Она замолчала, но Гришка знал, он чувствовал, по ее сбивчивому дыханию, по мелкому подрагиванию ее горячего плеча, что Ольга хочет спросить его еще о чем-то, о чем-то таком для нее очень важном и… Не может. Или не знает – как.
Наконец, он сам сказал тихо:
-Ты хочешь знать… Были ли там, в банде… Офицеры? И…
Она вскинулась, приложила палец к его губам:
– Молчи!
Но Григорий уже твердо продолжал:
– Были. Все уже в яме. Остыли. Да! Одново я… пустил. На все четыре стороны.
– Что-о-о-о?!!
Ее глаза в темноте расширились и заблестели и Григорий увидел это:
– Не боись, не твой… Твой… не попался. Пока.
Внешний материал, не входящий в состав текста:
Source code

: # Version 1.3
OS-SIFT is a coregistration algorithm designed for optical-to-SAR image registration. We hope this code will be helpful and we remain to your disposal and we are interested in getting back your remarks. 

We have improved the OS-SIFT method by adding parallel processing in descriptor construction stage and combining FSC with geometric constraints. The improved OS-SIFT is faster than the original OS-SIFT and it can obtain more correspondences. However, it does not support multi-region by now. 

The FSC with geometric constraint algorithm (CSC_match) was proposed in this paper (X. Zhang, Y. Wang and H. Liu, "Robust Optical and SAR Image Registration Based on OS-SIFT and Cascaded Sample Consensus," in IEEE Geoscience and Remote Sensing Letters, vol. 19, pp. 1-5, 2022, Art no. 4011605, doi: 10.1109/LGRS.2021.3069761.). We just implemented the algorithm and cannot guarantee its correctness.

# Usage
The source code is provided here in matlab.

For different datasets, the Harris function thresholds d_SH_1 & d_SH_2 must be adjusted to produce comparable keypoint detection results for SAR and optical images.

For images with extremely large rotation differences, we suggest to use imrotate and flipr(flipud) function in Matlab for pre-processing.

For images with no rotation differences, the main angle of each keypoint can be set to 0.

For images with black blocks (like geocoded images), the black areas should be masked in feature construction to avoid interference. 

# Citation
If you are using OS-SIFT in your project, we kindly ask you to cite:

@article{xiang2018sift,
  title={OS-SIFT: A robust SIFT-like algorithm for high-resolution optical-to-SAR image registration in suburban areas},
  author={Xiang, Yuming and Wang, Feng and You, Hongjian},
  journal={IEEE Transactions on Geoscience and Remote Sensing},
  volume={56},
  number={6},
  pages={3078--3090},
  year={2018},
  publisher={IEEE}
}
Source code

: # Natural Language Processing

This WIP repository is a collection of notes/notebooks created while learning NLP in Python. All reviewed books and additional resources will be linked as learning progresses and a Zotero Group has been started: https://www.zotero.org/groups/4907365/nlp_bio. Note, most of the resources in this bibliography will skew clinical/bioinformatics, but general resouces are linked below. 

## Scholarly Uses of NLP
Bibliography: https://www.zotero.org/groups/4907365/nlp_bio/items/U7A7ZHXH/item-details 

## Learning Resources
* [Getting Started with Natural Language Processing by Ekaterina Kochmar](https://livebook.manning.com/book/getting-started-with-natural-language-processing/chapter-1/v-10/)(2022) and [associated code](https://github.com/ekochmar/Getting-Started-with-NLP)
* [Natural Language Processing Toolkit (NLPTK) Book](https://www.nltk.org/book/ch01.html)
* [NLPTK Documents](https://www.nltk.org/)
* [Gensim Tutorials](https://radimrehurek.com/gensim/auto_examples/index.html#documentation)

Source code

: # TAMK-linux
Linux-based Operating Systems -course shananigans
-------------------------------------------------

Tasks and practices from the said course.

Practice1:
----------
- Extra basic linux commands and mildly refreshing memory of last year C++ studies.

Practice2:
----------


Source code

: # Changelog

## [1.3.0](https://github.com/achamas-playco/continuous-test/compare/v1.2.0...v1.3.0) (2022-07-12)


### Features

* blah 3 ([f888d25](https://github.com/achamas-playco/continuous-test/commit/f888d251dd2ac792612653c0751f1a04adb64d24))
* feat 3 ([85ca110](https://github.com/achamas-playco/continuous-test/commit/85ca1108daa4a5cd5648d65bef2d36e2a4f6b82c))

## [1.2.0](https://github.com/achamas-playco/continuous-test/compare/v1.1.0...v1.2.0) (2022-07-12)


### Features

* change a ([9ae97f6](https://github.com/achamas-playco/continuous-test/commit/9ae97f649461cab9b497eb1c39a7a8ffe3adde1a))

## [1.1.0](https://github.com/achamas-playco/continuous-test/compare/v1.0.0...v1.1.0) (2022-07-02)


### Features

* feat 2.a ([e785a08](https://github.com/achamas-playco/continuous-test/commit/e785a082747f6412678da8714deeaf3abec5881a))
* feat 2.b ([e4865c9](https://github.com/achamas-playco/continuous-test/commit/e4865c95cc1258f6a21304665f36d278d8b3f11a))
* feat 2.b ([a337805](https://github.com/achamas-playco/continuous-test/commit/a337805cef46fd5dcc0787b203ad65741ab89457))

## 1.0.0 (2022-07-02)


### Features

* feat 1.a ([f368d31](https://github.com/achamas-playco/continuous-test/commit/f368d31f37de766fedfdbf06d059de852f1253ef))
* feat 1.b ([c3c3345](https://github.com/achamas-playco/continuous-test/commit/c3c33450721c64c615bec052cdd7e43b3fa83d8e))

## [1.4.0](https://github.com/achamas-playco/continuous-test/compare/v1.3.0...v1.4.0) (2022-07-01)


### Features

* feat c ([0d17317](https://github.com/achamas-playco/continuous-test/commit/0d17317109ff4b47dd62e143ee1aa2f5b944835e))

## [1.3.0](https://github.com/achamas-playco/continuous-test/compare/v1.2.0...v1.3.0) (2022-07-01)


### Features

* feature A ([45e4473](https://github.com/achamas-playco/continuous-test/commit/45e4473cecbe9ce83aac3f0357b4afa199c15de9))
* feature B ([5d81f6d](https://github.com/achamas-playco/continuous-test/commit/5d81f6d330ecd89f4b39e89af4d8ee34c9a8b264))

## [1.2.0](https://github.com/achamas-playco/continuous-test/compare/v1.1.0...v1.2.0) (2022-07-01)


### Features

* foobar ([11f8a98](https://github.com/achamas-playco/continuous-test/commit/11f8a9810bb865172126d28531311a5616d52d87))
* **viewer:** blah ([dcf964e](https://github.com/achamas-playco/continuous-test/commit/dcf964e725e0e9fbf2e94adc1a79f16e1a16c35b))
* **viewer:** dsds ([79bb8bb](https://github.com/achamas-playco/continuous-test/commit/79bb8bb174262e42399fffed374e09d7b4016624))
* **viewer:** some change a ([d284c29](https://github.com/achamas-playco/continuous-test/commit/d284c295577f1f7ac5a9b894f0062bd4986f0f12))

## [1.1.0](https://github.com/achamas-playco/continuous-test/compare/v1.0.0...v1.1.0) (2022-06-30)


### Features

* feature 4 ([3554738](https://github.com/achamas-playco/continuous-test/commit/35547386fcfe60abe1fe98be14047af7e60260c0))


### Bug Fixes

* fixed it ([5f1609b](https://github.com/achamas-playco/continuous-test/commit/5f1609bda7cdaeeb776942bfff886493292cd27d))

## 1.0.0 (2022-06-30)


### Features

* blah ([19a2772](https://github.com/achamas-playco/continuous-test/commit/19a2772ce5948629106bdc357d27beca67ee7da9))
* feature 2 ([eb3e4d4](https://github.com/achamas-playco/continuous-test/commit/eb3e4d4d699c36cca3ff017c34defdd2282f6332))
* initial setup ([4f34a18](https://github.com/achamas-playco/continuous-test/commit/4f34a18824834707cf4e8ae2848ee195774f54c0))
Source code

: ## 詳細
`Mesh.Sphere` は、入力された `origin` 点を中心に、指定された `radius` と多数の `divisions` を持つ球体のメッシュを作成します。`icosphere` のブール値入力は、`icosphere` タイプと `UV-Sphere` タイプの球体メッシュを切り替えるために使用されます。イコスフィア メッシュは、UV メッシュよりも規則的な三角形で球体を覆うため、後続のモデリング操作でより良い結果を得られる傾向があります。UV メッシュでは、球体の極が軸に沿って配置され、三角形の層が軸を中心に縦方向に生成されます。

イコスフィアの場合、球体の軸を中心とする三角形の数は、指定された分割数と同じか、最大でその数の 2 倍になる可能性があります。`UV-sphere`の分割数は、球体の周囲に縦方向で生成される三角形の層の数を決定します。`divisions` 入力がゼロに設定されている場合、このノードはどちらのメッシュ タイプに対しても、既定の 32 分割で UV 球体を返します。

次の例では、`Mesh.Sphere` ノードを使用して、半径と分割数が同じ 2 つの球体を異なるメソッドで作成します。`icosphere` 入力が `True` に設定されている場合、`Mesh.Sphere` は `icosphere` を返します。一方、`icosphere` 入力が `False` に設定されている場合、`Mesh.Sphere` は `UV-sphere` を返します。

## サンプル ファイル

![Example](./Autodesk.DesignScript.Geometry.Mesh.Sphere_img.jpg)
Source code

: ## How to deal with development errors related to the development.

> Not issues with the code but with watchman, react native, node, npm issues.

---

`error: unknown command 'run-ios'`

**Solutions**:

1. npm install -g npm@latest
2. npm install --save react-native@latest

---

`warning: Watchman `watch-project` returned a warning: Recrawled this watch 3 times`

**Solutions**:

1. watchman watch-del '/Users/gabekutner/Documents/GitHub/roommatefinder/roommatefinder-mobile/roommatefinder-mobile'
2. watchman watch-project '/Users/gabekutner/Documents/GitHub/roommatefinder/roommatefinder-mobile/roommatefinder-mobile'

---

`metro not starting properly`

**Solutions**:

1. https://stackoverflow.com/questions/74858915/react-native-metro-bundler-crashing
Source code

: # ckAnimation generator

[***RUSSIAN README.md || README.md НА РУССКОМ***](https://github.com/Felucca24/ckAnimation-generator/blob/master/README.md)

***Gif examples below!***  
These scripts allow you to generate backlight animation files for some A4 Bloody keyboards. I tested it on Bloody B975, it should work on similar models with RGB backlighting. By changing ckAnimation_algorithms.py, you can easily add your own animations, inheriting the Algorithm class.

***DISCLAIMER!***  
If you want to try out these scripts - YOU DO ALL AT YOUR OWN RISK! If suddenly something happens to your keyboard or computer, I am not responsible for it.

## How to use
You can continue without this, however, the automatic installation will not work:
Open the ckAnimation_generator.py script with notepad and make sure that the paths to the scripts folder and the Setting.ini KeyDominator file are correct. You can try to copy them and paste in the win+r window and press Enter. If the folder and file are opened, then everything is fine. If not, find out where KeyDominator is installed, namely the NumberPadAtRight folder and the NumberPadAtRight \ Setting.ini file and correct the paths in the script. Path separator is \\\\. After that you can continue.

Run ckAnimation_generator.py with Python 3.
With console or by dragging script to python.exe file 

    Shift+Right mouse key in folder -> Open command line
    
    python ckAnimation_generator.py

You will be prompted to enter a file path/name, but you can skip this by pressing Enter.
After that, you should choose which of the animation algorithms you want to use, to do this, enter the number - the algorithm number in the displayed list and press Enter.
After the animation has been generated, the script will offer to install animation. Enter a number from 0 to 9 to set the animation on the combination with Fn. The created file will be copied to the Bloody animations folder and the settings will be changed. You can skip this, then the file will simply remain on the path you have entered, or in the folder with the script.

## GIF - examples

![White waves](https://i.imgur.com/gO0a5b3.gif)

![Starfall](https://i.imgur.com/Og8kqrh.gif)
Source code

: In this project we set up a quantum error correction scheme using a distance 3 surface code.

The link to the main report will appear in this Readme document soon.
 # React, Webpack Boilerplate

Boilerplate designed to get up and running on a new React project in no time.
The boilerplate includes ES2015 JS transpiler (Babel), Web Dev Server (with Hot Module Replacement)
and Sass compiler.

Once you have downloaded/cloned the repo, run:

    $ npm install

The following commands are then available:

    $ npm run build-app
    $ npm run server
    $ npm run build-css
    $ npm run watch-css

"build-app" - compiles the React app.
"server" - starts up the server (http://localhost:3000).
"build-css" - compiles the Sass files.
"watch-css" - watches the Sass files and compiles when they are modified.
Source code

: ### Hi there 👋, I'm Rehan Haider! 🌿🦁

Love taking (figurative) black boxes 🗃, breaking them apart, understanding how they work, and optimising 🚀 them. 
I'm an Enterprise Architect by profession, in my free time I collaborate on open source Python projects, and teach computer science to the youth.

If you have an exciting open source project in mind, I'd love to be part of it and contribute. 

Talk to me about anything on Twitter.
Ольга долго еще лежала, не смыкая глаз. А на глазах навернулись было слезы, но она тут же стерла их уголком простыни. Прошептала тихо-тихо, может, чтобы не услыхал Григорий, а может, чтоб не слышать и самой:
– Мой у меня теперь один. И он со мной рядом.
– Ну, Григорий, сверли, брат, дырку для ордена! – Шинкаренко, едва отворив дверь, всей своей грузной фигурой в черном заиндевевшем кожухе, вдруг ввалился в комнату, паруя морозным паром и скаля пожелтевшие от непрерывного курения крупные зубы, – это ж надо, а! Банду уничтожил! Главаря… повесил, как собаку! Нашим! Пр-ролетарским судом! А?! Ч-черт тебя подер-ри, Гриш-ша! Дай я тебя обниму, зар-раза ты такая!
И, крепко обнял едва успевшего вскочить с постели полусонного Гришку, по-стариковски кряхтя и страдая одышкой.
– Так то и плохо… Што повесил, – Григорий, в одной исподней рубахе, слабо усмехаясь, присел на табурет, едва успевши пододвинуть такой же табурет грузно плюхнувшемуся на него Шинкаренке, – погорячился! А как бы за то… ответить теперя… не пришлось.
– Ну, объясниловку накатаешь и всего-то делов! В противном случае они б за тобой не пошли! Тактика! Он што, не заслужил веревку? Да я б ево-о…,– Шинкаренко сомкнул трясущиеся суховатые губы, свел выцветшие брови:
– Р-рыковка… есть?
Григорий молча кивнул и с сожалением посмотрел на старого боевого товарища. Изможденное тяжкой жизнью, посеченное мелкими, едва заметными шрамами, заросшее трехдневной щетиной лицо… Сколько пройдено вместе, сколько раз пропадали под пулями бандитов, сколько раз таяла последняя надежда и лютая смерть, скалясь беззубым ртом, уже нависала над обоими… Но все же выбирались как-то… Когда-то уже давно, в далеком двадцать втором, Шинкаренко его, молодого чекиста, только что демобилизовавшегося с Первой Конной, после госпиталя, принимал в Романцовский отдел. Это был еще довольно молодой, энергичный, пышущий здоровой силой человек… Григорий тогда еще не знал, что у Шинкаренки в девятнадцатом году в Юзовке погибла от рук самостийщиков вся семья – две взрослые дочери, мать и жена, погибли лютой смертью, и он был направлен в Ростовскую ВЧК, подальше от тех мест, где бы он убивал бы, мстил бы, искал бы смерть, не видя для себя больше никакой жизни…
Ему теперь было уже за шестьдесят и он, ежедневно с утра, уже навеселе приходя на занятия кружка ворошиловских стрелков, который он вел в школе – восьмилетке и на которых занимались и его, Григория, старшие пацаны и дочь, до вечера уже напивался вдрызг.